What is shame?

What is shame? What is its purpose? How do we overcome it?

Shame is an internally-directed sense of inadequacy, unworthiness, dishonour, regret, or disconnection. It causes us to perceive ourselves as defective, ugly, incompetent, or stupid. We feel ashamed not because of what we do, but because of who we are. For these reasons, we hide. In social contexts, we avoid the emergence of shame in order not to feel valueless, inadequate, or deficient.

We all have shame. Its psychological purpose is to stop us upsetting the norms of our social groups so we can stay connected and inside the group - maintaining a sense of belonging - by pushing us towards “accepted” behaviours. But shame is a pernicious feeling, keeps us small, invisible, not-brave, and it festers in the darkness and the silence.

Brene Brown is perhaps the best known researcher of shame, because of her hugely successful 2011 TED talk. I periodically re-watch that talk because the messages are so powerful and so empowering. Embrace your vulnerabilities, they are what make you human and lovable and powerful, and being those things makes you successful and, perhaps most importantly, happy and fulfilled. They are also what enable other people to connect to you on a very human level.

In another of her TED talks, Brene also says: Empathy is the antidote to shame. That’s empathy towards ourselves and our experience and our feelings about ourselves. Once we allow ourselves to feel empathy, we begin to treat ourselves with compassion, understanding, kindness. We realise that we are not defective, merely human, and that our experience, all of it, is what makes us the people we are today.

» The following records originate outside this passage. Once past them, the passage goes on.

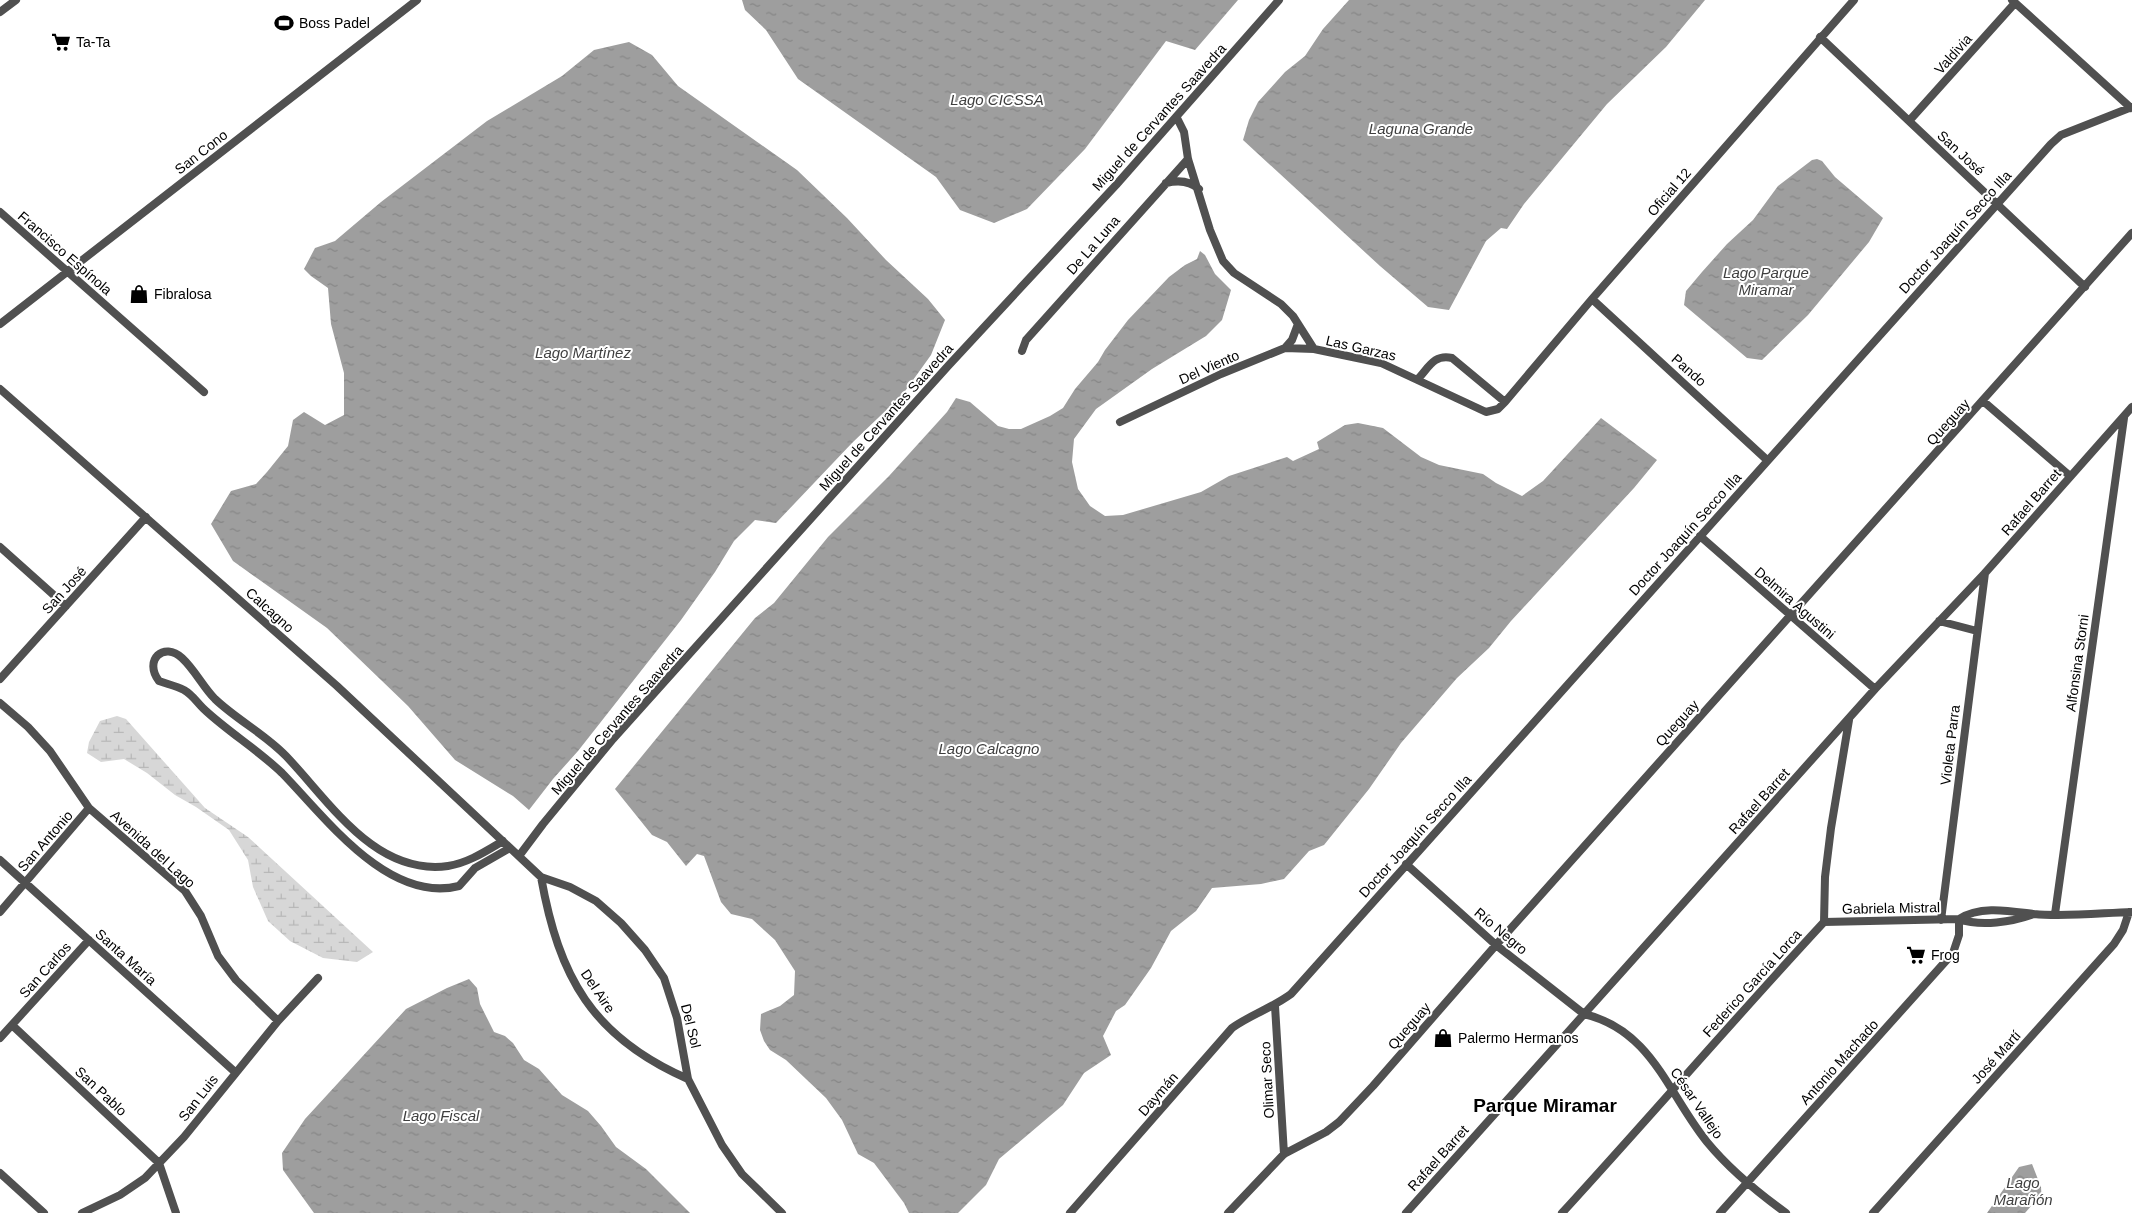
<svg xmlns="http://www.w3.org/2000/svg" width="2132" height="1213" viewBox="0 0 2132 1213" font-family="Helvetica,sans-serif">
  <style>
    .wetland { fill: url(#wetland-marsh) }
    .water { fill: url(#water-ripples) }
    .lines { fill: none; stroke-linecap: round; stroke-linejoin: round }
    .minor { stroke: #505050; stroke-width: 8 }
    .labels { text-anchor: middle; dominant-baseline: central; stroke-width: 4; stroke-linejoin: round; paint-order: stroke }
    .poi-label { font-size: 14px; fill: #000; stroke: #fff; text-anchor: start }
    .street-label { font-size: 14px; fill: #000; stroke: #fff }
    .water-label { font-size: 15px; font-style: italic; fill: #3f3f3f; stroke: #fff }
    .district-label { font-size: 19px; font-weight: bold; fill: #000; stroke: #fff }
  </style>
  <defs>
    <pattern id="wetland-marsh" width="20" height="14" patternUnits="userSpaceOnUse" patternTransform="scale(1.25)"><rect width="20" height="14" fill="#d7d7d7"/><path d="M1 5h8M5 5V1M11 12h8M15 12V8" fill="none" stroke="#b7b7b7"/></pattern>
    <pattern id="water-ripples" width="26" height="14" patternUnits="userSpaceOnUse" patternTransform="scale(1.25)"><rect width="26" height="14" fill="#9e9e9e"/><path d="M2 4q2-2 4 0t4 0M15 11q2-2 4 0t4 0" fill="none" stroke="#868686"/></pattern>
  </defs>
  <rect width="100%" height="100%" fill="#fff"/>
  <path class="wetland" d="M117,716L126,719L205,808L248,837L373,952L357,962L323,958L290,941L268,921L253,887L248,860L229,830L196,807L175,795L147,773L124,759L101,762L87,753L89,742L100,721Z"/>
  <path class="water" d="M742,0H1238L1195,50L1166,41L1085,149L1027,209L994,223L960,210L936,177L798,79L766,30L745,10Z
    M1349,0H1705L1666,47L1607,104L1524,204L1507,229L1501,228L1486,241L1449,310L1428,307L1380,266L1243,140L1249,120L1258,102L1285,72L1305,56L1323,29Z
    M629,42L652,55L678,86L797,170L847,218L886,260L928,299L945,320L931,355L903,394L852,443L776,523L755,520L734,541L715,572L681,620L578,751L553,779L529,810L513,796L455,760L408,706L327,628L233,561L211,524L231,491L256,484L267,472L288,446L293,420L304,412L325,425L344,415V373L331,324L328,288L311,276L304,269L315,248L335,241L381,202L487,121L562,76L594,50Z
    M1817,159L1822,161L1835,177L1883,218L1869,242L1808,315L1762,360L1747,358L1684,305L1686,291L1702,272L1727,244L1753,220L1778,186L1812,160Z
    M1200,251L1205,255L1215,274L1231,290L1222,320L1206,336L1152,369L1096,409L1074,439L1072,462L1078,489L1090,506L1105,516L1123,515L1201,492L1229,476L1287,457L1293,461L1319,449L1317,442L1345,425L1358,423L1383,428L1421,457L1439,465L1483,474L1496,483L1522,496L1543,481L1601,418L1657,460L1634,488L1511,621L1489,648L1457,678L1401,743L1369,789L1324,845L1309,851L1284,879L1261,884L1212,888L1196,911L1171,931L1151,968L1125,1005L1116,1011L1103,1036L1111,1055L1084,1073L1063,1105L999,1159L986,1185L958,1213H909L904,1203L874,1163L858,1154L842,1120L826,1098L786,1060L770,1050L764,1041L760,1030L761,1014L780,1006L794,995L795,971L775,940L752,919L731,914L721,902L704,856L697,854L686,866L667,842L652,835L615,789L755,618L774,603L828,537L889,476L947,412L956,398L970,402L998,426L1009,429H1021L1050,416L1063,408L1075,389L1098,362L1105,350L1128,320L1169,277L1185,265L1197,259Z
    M469,979L477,988L480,1004L494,1032L505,1036L513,1043L524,1060L539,1069L562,1095L588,1111L601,1126L616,1147L646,1169L690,1213H314L283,1170L282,1153L305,1119L406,1009L447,988Z
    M2032,1164L2041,1187L2042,1205H2032L2025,1213H1987L2019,1167Z"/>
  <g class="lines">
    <path class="minor" d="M2012,0L2131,108
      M0,12L16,0
      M1820,37L2085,287
      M1177,118L1184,132L1188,159L1210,230L1223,261L1234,273L1281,304L1293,316L1314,349L1381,363L1486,412L1498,409L1505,402L1592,299L1854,0
      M1909,121L2015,3
      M1166,183C1178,180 1189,180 1199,189
      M0,212L204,392
      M1592,299L1767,460
      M0,324L417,0
      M1285,348L1314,349
      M1022,351L1026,340L1188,159
      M1418,379C1429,367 1434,354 1452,358L1505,402
      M0,389L337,686L541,877L570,887L596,901L621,923L645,950L664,978L677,1018L688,1079L722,1145L742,1174L782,1213
      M1983,401L2070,476
      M1120,422L1221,374L1285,348L1292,340L1298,324
      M1700,536L1875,689
      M0,547L66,606
      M1939,621L1977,631
      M0,679L146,517
      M0,703L28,727L50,751L89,808L185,891L201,916L218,956L236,980L278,1021
      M503,841C486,851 468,863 448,866C375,876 330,802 286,756C265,734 237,720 215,699C203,687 195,670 182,658C164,641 143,660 159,681C167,684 176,686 184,690C193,695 198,704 206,711C230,733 258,750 282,773C325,817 388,904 459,886L475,868L510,848
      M519,856L543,824L613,739L948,366L1116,185L1279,0
      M0,860L235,1072
      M1406,864L1496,945L1584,1014C1652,1030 1668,1094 1707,1142C1730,1170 1757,1192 1786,1213
      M541,877C559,977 592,1037 688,1079
      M0,912L89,808
      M2055,914L2124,418
      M1959,919C1980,905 2010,911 2034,914C2064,917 2101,913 2132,912
      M1941,920L1985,573
      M1824,922L1959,919C1981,927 2012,922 2034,914
      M1275,1006L1284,1154
      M12,1025L159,1163L176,1213
      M0,1038L89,940
      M0,1173L44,1213
      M82,1213L120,1195L145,1178L184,1137L278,1021L318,978
      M1070,1213L1232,1028C1250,1015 1272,1008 1291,994L2051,144L2061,135L2132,107
      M1228,1213L1284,1154L1326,1132L1339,1122L1373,1086L1496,945L2132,233
      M1406,1213L1875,689L1985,573L2132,407
      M1562,1213C1650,1117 1735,1018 1824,922L1825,877L1831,828L1849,720
      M1720,1213L1953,953L1959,935V919
      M1873,1213L2114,944L2123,930L2129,912"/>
  </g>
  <defs>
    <g id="stadium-bare" transform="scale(1.5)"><path d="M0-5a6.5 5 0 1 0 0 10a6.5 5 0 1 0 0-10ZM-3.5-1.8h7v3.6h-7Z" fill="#000" stroke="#fff" stroke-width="2.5" paint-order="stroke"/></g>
    <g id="supermarket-bare" transform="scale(1.5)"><path d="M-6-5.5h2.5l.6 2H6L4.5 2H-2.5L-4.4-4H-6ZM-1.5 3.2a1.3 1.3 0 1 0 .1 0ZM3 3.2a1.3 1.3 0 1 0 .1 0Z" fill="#000" stroke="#fff" stroke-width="2.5" paint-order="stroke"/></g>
    <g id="shop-bare" transform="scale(1.5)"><path d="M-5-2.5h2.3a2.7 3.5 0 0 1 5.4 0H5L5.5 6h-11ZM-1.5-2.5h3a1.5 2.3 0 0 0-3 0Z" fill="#000" stroke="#fff" stroke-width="2.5" paint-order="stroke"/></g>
  </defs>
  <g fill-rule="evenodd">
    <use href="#stadium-bare" x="284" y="23"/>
    <use href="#supermarket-bare" x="61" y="42"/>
    <use href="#shop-bare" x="139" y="294"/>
    <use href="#supermarket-bare" x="1916" y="955"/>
    <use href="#shop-bare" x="1443" y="1038"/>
  </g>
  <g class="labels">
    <g class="poi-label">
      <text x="299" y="23">Boss Padel</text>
      <text x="76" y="42">Ta-Ta</text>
      <text x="154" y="294">Fibralosa</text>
      <text x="1931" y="955">Frog</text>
      <text x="1458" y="1038">Palermo Hermanos</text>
    </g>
    <g class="street-label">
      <text transform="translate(1953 54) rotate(-48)">Valdivia</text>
      <text transform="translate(1159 117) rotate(-48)">Miguel de Cervantes Saavedra</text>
      <text transform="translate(201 152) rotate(-38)">San Cono</text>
      <text transform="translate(1961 153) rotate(43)">San José</text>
      <text transform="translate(1669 192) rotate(-49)">Oficial 12</text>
      <text transform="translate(1955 232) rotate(-48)">Doctor Joaquín Secco Illa</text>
      <text transform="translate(1093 245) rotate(-49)">De La Luna</text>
      <text transform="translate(65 253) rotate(41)">Francisco Espínola</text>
      <text transform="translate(1361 348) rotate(13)">Las Garzas</text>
      <text transform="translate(1209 367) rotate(-24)">Del Viento</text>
      <text transform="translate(1689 370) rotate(42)">Pando</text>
      <text transform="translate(886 417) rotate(-48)">Miguel de Cervantes Saavedra</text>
      <text transform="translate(1948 422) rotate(-48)">Queguay</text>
      <text transform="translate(2031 502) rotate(-49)">Rafael Barret</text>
      <text transform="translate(1685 534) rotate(-48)">Doctor Joaquín Secco Illa</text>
      <text transform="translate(64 590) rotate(-48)">San José</text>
      <text transform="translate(1795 603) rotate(41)">Delmira Agustini</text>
      <text transform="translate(270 610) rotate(42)">Calcagno</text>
      <text transform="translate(2077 663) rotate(-82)">Alfonsina Storni</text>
      <text transform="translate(617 720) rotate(-49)">Miguel de Cervantes Saavedra</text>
      <text transform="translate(1677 723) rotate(-48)">Queguay</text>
      <text transform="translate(1950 745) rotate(-83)">Violeta Parra</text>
      <text transform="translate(1759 801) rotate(-48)">Rafael Barret</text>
      <text transform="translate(1415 836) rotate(-48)">Doctor Joaquín Secco Illa</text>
      <text transform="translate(45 841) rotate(-49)">San Antonio</text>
      <text transform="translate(153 849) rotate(42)">Avenida del Lago</text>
      <text transform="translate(1891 908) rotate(-1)">Gabriela Mistral</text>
      <text transform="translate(1501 931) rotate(40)">Río Negro</text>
      <text transform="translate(126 957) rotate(42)">Santa María</text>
      <text transform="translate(45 970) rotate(-48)">San Carlos</text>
      <text transform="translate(1752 983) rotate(-48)">Federico García Lorca</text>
      <text transform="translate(598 991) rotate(56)">Del Aire</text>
      <text transform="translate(691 1026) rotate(76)">Del Sol</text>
      <text transform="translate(1409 1026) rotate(-49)">Queguay</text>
      <text transform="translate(1996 1057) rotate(-48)">José Martí</text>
      <text transform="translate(1839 1062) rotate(-48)">Antonio Machado</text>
      <text transform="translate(1267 1080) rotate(-93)">Olimar Seco</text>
      <text transform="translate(101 1091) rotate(43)">San Pablo</text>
      <text transform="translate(1158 1094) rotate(-49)">Daymán</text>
      <text transform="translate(198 1098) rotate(-52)">San Luis</text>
      <text transform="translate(1697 1103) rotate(56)">César Vallejo</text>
      <text transform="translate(1438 1158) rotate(-48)">Rafael Barret</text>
    </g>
    <g class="water-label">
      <text x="997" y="99">Lago CICSSA</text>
      <text x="1421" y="128">Laguna Grande</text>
      <text x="1766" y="272">Lago Parque<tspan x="1766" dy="17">Miramar</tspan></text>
      <text x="583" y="352">Lago Martínez</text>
      <text x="989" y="748">Lago Calcagno</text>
      <text x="441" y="1115">Lago Fiscal</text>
      <text x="2023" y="1182">Lago<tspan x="2023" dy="17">Marañón</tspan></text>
    </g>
    <g class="district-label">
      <text x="1545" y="1105">Parque Miramar</text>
    </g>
  </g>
</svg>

That realisation enables us to let go of shame, and to recognise that we can choose how we move through life. We may not be able to stop the feelings of shame entirely, but we can decide how to behave in the face of them. We can step forward and have that conversation. We can connect with others. We can take risks. We can push ourselves. We can, to use that well-known expression, feel the fear and do it anyway.

And by doing, even in the face of shame, our confidence and self-belief grow. We learn to stand tall, to open our arms and embrace the world around us, to trust our experience and move forward towards the life we want to be living.